Both organizations are committed to protecting redwood forests, their surrounding lands and the fish and wildlife that live there. Their partnership ensures lasting protection for Tc’ih-Léh-Dûñ, tribal stewardship of the forest, and the prevention of habitat loss, commercial timber operations, construction and development. The Council and League plan to apply a blend of Indigenous place-based land guardianship principles, conservation science, climate adaptation and fire resiliency concepts and approaches to help ensure lasting protection and long-term healing for Tc’ih-Léh-Dûñ and its diverse flora and fauna.

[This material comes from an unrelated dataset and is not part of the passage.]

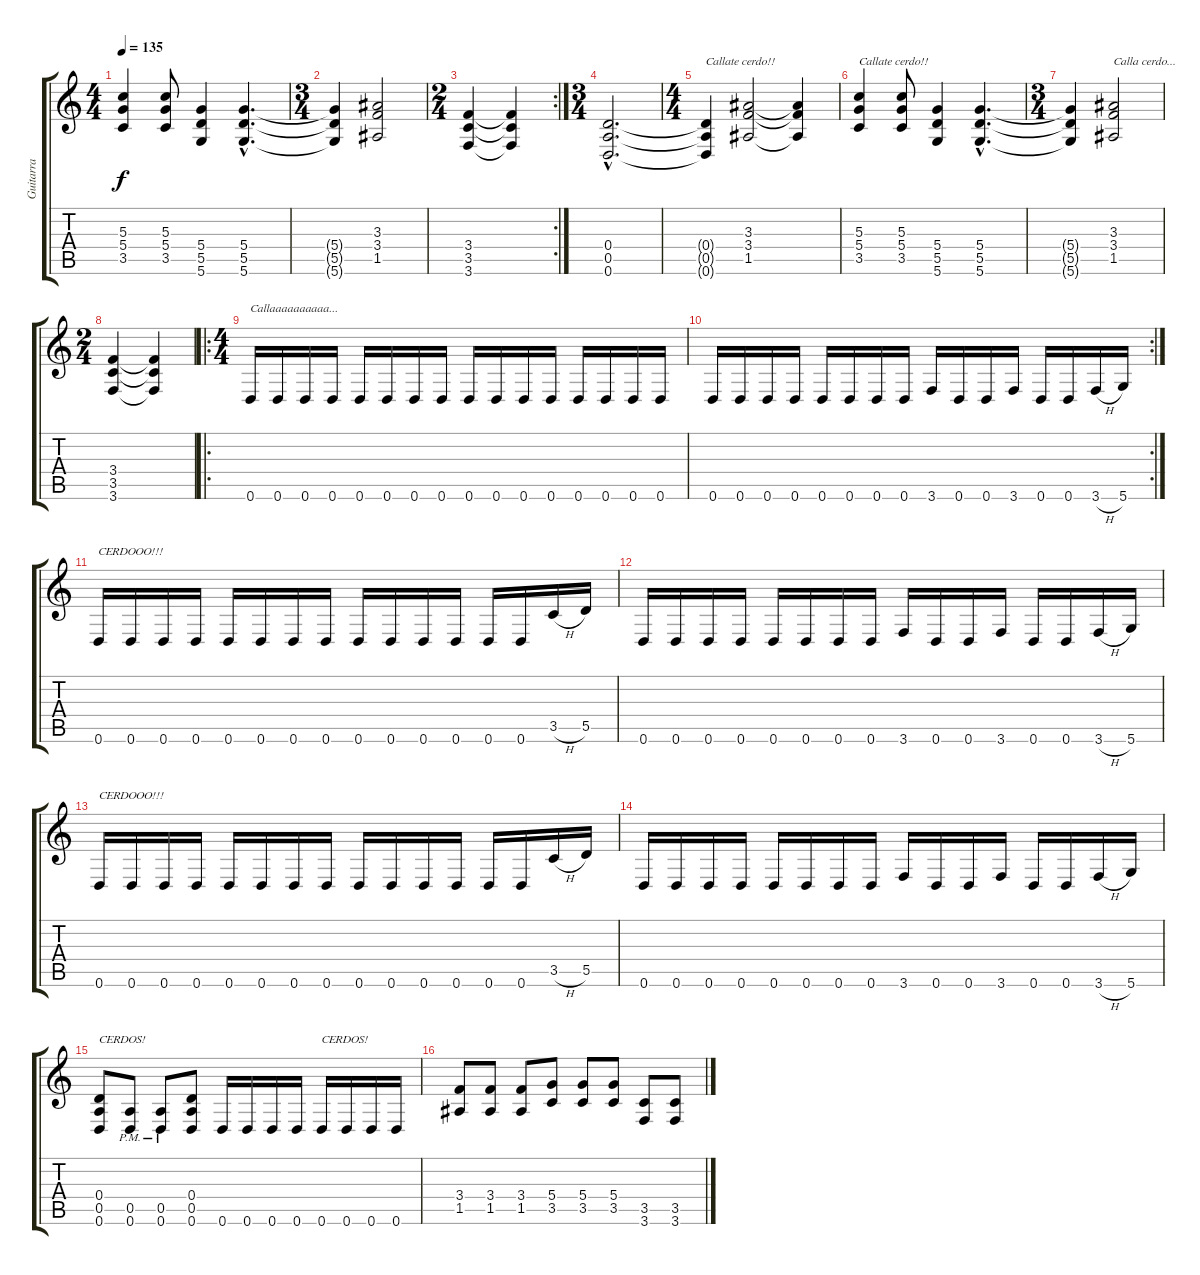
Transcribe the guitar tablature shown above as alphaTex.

As a Tribal Protected Area, Tc’ih-Léh-Dûñ is a vital addition to 180,000 acres of adjacent conserved lands along the Sinkyone coast. It is east of the 7,250-acre Sinkyone Wilderness State Park and located north of the 3,845-acre InterTribal Sinkyone Wilderness, which was acquired by the Sinkyone Council in 1997.The Sinkyone Council’s goal for Tc’ih-Léh-Dûñ is to help expand the matrix of neighboring protected lands that are ecologically and culturally linked, “so that tribes can achieve larger landscape-level and regional-level protections informed by cultural values and understandings of these places,” said Hawk Rosales, an Indigenous land defender who is of Ndéh (Apache) ancestry and former executive director of the InterTribal Sinkyone Wilderness Council. “In this way, Indigenous Peoples will support and participate in the healing of these lands and their communities.”